[Dataset entries]
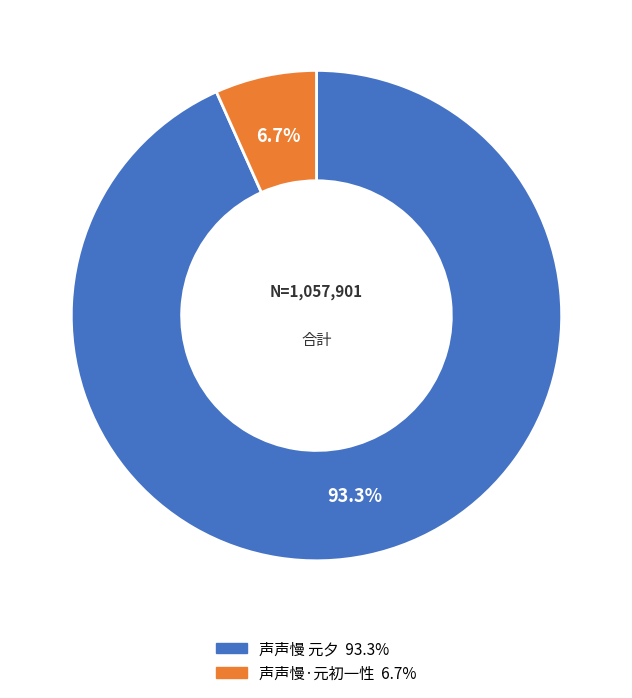

Which slice is the smallest?

声声慢·元初一性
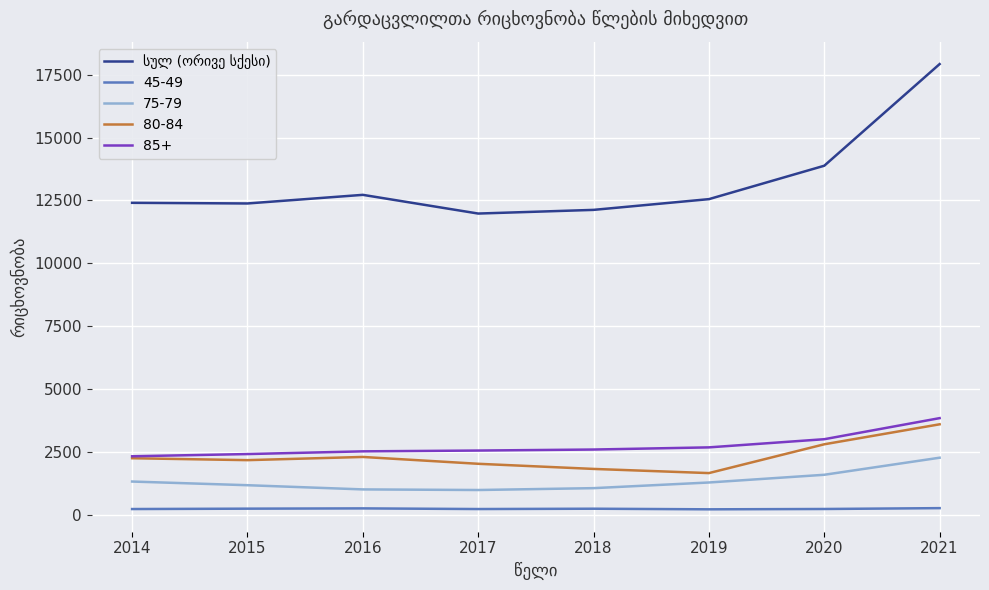

At which category is the sum across all series the highest?

2021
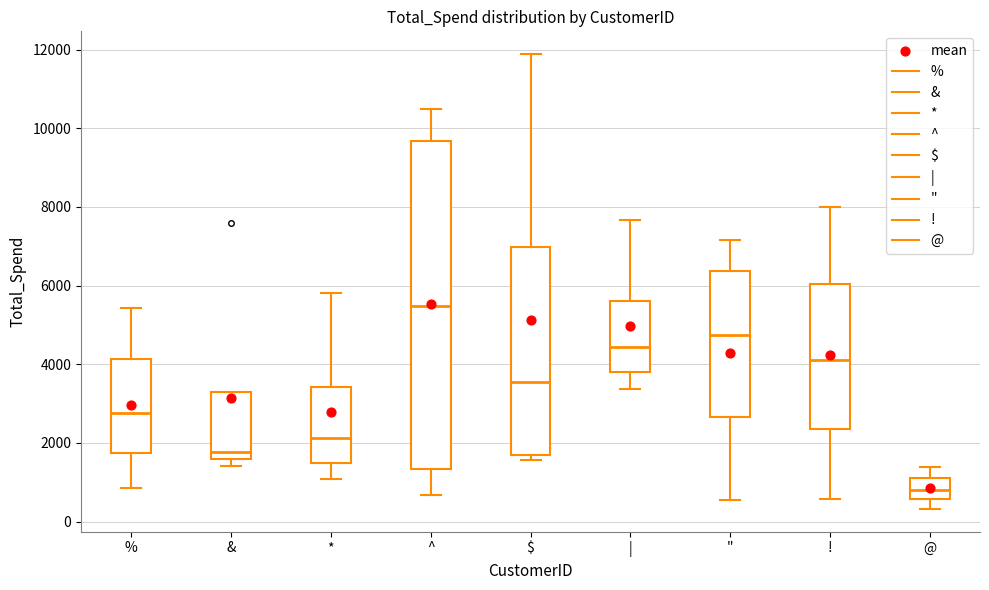

Reading left to right, transcribe this box plot: for each box, give where its median line is, the range the box spans, and where its two whiskers end, as read against the y-axis. The values are not printed on the chart, so give them approximately, as read against the axis.

%: median 2800, box 1800 to 4200, whiskers 800 to 5400
&: median 1800, box 1600 to 3400, whiskers 1400 to 3400
*: median 2200, box 1400 to 3400, whiskers 1000 to 5800
^: median 5400, box 1400 to 9600, whiskers 600 to 10400
$: median 3600, box 1600 to 7000, whiskers 1600 (just below the box's lower edge) to 11800
|: median 4400, box 3800 to 5600, whiskers 3400 to 7600
": median 4800, box 2600 to 6400, whiskers 600 to 7200
!: median 4200, box 2400 to 6000, whiskers 600 to 8000
@: median 800, box 600 to 1200, whiskers 400 to 1400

TASK DETAILS - Gather every line of the data above that contains the word "whiskers", copying each in full.

ANSWER TO THE PROBLEM -
Reading left to right, transcribe this box plot: for each box, give where its median line is, the range the box spans, and where its two whiskers end, as read against the y-axis. The values are not printed on the chart, so give them approximately, as read against the axis.
%: median 2800, box 1800 to 4200, whiskers 800 to 5400
&: median 1800, box 1600 to 3400, whiskers 1400 to 3400
*: median 2200, box 1400 to 3400, whiskers 1000 to 5800
^: median 5400, box 1400 to 9600, whiskers 600 to 10400
$: median 3600, box 1600 to 7000, whiskers 1600 (just below the box's lower edge) to 11800
|: median 4400, box 3800 to 5600, whiskers 3400 to 7600
": median 4800, box 2600 to 6400, whiskers 600 to 7200
!: median 4200, box 2400 to 6000, whiskers 600 to 8000
@: median 800, box 600 to 1200, whiskers 400 to 1400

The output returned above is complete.